YingfanWang/PaCMAP

Issue Inputting Dataframe Data into PaCMAP

Closed this issue · 5 comments

I have a pandas dataframe with mostly numerical data but very high dimensions (37 variables 56 rows). I am struggling to get the pandas dataframe to convert to nd array and work with PaCMAP. The variable of interest is 'Intact DNA/million CD4 T cells logscale binarized' and are the labels, while the rest of the variables are predictors. Also, how should I handle categorical variables?

PaCMAPGithubError

Hi Alex

For converting pandas dataframe to numpy array (Currently PaCMAP only accepts numpy array as input), this link may help: https://stackoverflow.com/questions/13187778/convert-pandas-dataframe-to-numpy-array

For categorical variables, you may convert them to dummy variables.

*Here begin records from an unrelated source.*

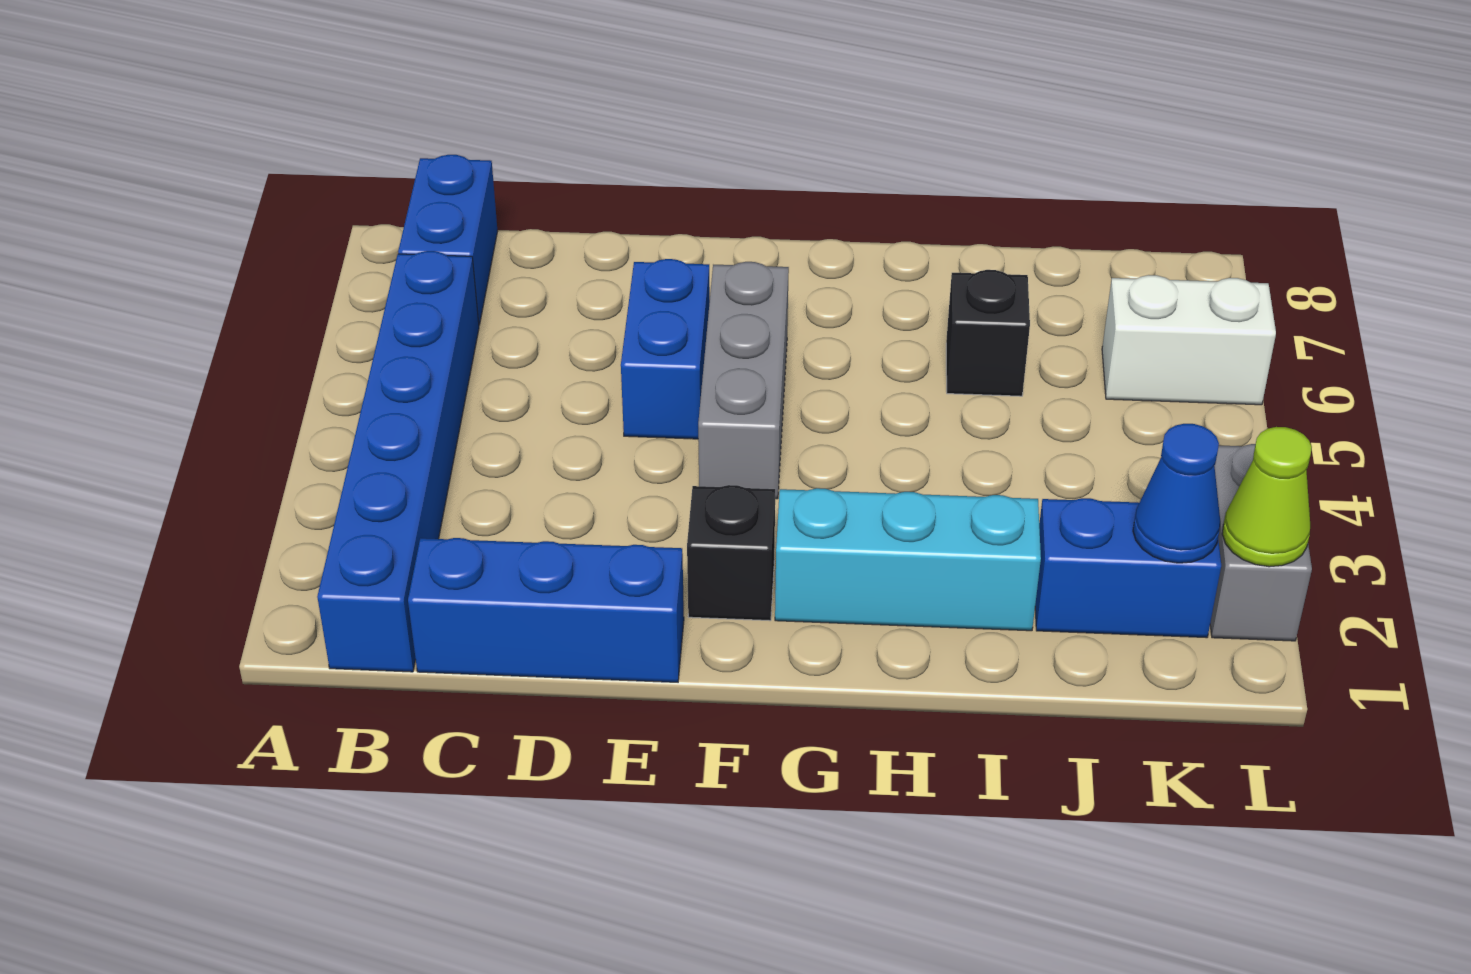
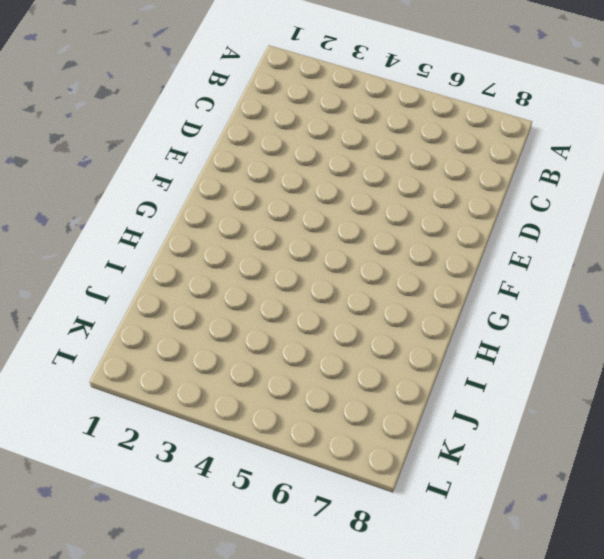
none -> blue brick B1:B6 level 1
none -> blue brick B7:B8 level 1
none -> blue brick C1:E1 level 1

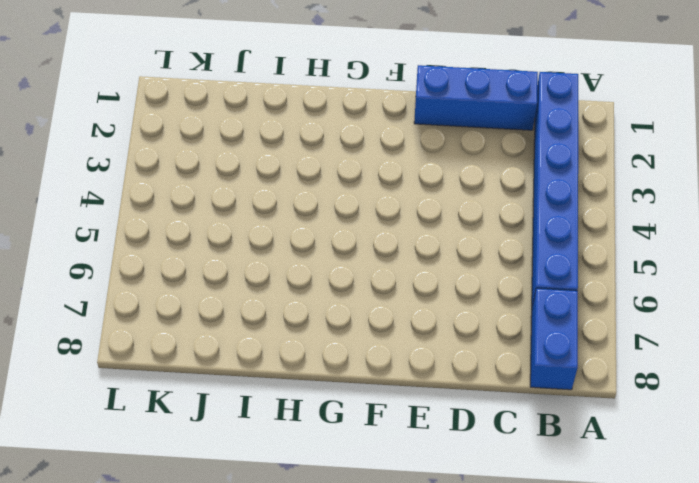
none -> blue brick E5:E6 level 1
none -> black brick F2 level 1
none -> grey brick F4:F6 level 1

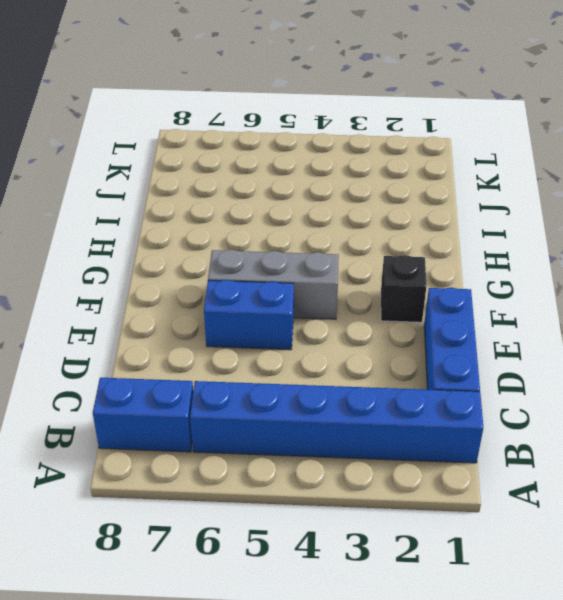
none -> cyan brick G2:I2 level 1
none -> black brick I6 level 1
none -> blue brick J2:K2 level 1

I converted the dataframe into a ndarray with to_numpy and I converted a categorical variable to a dummy variable but I still get a dimensional mismatch error when fitting the data. The code is the same as my previous question but with to_numpy() in place of .values. Any idea what could be causing this? Error message is below

image

I guess the reason is that you have converted a categorical variable to a dummy variable, which has a different dtype. Would you be able to elaborate more on the conversion process? You can try to cast the type of the data to float via X = X.astype(float) and see if that solves the problem.

I have been using processedunstimulateddf["Group"].replace({"mj": 1, "non": 0}, inplace=True) to convert the categorical variable. I tried converting processedunstimulateddf["Group"] to float like you said but it did not solve the problem. Do you have any advice now that I have sent you the data as a csv?

This problem is now resolved in release 0.5.5.